1. Stevie b. says

    Hi Marshall.

    I confess I’m getting a bit tired and yes, I admit a bit bored with everything. But for example,whatever the niceties of the correctness of the downgrade of a Country, I feel the point with the U.S. and other sovereigns is that yes, they can print til well after the cows have come home and will always be able to pay off the debt – but with what size of shrunk dollar bills? Maybe that’s the message of the gold price, nevedr mind the downgrade.

    I also admit I haven’t read your whole piece so really my comments may be misplaced, but “we appear to be entering (the) most dangerous time for Europe since World War II.”
    Eh??? Are you serious?? Were you around in 1974 or so? I was a broker & nearly joined the UK Teritorial Army so I could be more sure of feeding my family. Do you realise how low markets got to?

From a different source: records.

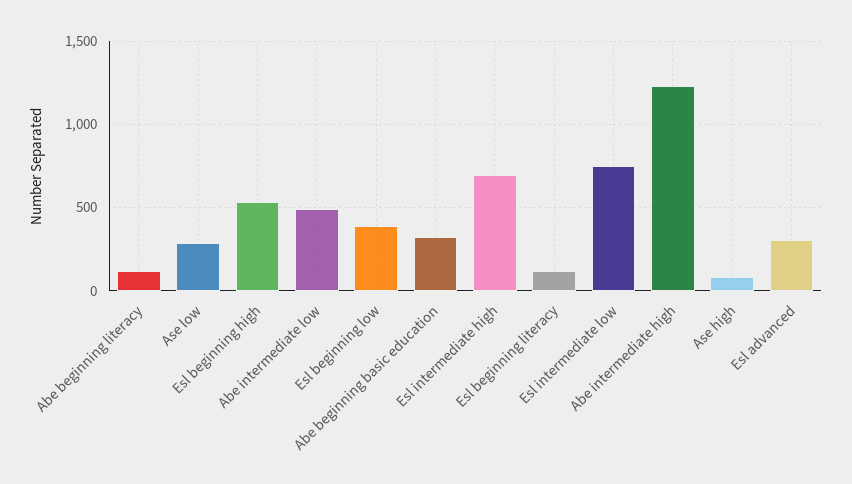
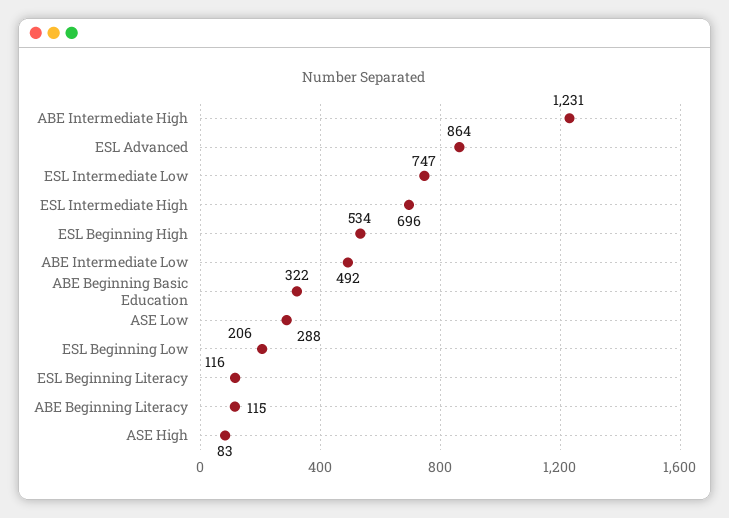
  {
    "Abe beginning literacy": 115,
    "Ase low": 288,
    "Esl beginning high": 534,
    "Abe intermediate low": 492,
-   "Esl beginning low": 400,
+   "Esl beginning low": 206,
    "Abe beginning basic education": 322,
    "Esl intermediate high": 696,
    "Esl beginning literacy": 116,
    "Esl intermediate low": 747,
    "Abe intermediate high": 1231,
    "Ase high": 83,
-   "Esl advanced": 300
+   "Esl advanced": 864
  }

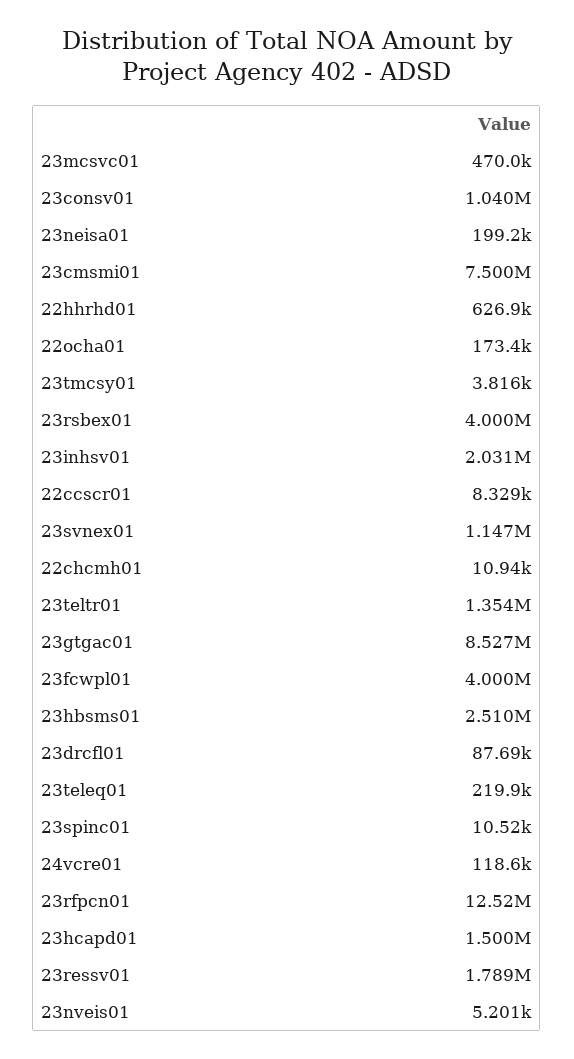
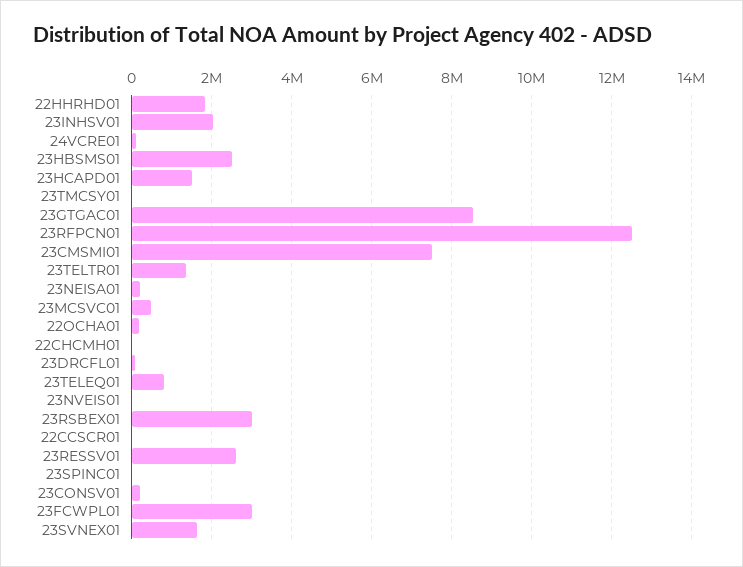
  {
    "23mcsvc01": 470000,
-   "23consv01": 1040000,
+   "23consv01": 200000,
    "23neisa01": 199200,
    "23cmsmi01": 7500000,
-   "22hhrhd01": 626900,
+   "22hhrhd01": 1800000,
    "22ocha01": 173400,
    "23tmcsy01": 3816,
-   "23rsbex01": 4000000,
+   "23rsbex01": 3000000,
    "23inhsv01": 2031000,
    "22ccscr01": 8329,
-   "23svnex01": 1147000,
+   "23svnex01": 1600000,
    "22chcmh01": 10940,
    "23teltr01": 1354000,
    "23gtgac01": 8527000,
-   "23fcwpl01": 4000000,
+   "23fcwpl01": 3000000,
    "23hbsms01": 2510000,
    "23drcfl01": 87690,
-   "23teleq01": 219900,
+   "23teleq01": 800000,
    "23spinc01": 10520,
    "24vcre01": 118600,
    "23rfpcn01": 12520000,
    "23hcapd01": 1500000,
-   "23ressv01": 1789000,
+   "23ressv01": 2600000,
    "23nveis01": 5201
  }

I could go on, but suffice to say I think this time just like the 70’s the West is going to muddle-through for all sorts of reasons I’m not going to bore you with or repeat from those I’ve spouted before elsewhere. I’ve been bearish for well over 10 years, but now I think one should be buying towards DJII 10,000 and then keep buying. Time to start being an optimist – after all, who else is?


  2. Zac says

    This is the best article that I have read in the last three years!
    It has long been evident that the biggest problem of the euro area was Germany, as was the largest beneficiary of the “weak” euro.
    It’s a shame that readers learn from politicians and journalists, because these are people who know everything but nothing concrete. It would be good that general audience was introduced with the term : “Fallacy of composition”, the champions of not to borrow does not understand – what’s good for the individual is not necessarily good for the community that is, if every person on this planet just save, human race would never have emerged from the Stone Age. There must be order, but no one mentioned, regardless of the ponzi schemes or malinvestments, how much we have accomplished on the basis of the debt even though we were not able to eradicate hunger, poverty and wars. But empathy was never a strong point of human civilization.

  3. David Lazarus says

    One solution for the periphery is the elimination of much of the debt under Odious Debt provisions, That will ease the problems pretty rapidly for the periphery especially Ireland and Iceland’s debts would be wiped out. Many of Greece’s debts could be eliminated. Also extend the definition to loans and mortgages up to €500 000 in a foreign currency taken out by non finance specialists ie householders and Eastern Europe could eliminate much of its problem debts. That would ease problems in Eastern Europe like Hungary, and the Baltics. The real problem arrives when many of these banks loans are written off and the losses return to the core. That was where the problems should have been dealt with.

    Longer term if banks are restricted to national lending and avoid overseas expansion they might actually provide a more competitive market and not endanger the economies of both lenders and borrowers. Also without banks being able to export their surpluses it will eliminate the problems of nations finding their currency becoming too strong because surplus nations are flooding it with liquidity. This would mean that the US exchange rate would be lower and it would assist exporters. Additionally an independent Germany would also have a stronger currency so reducing its exports.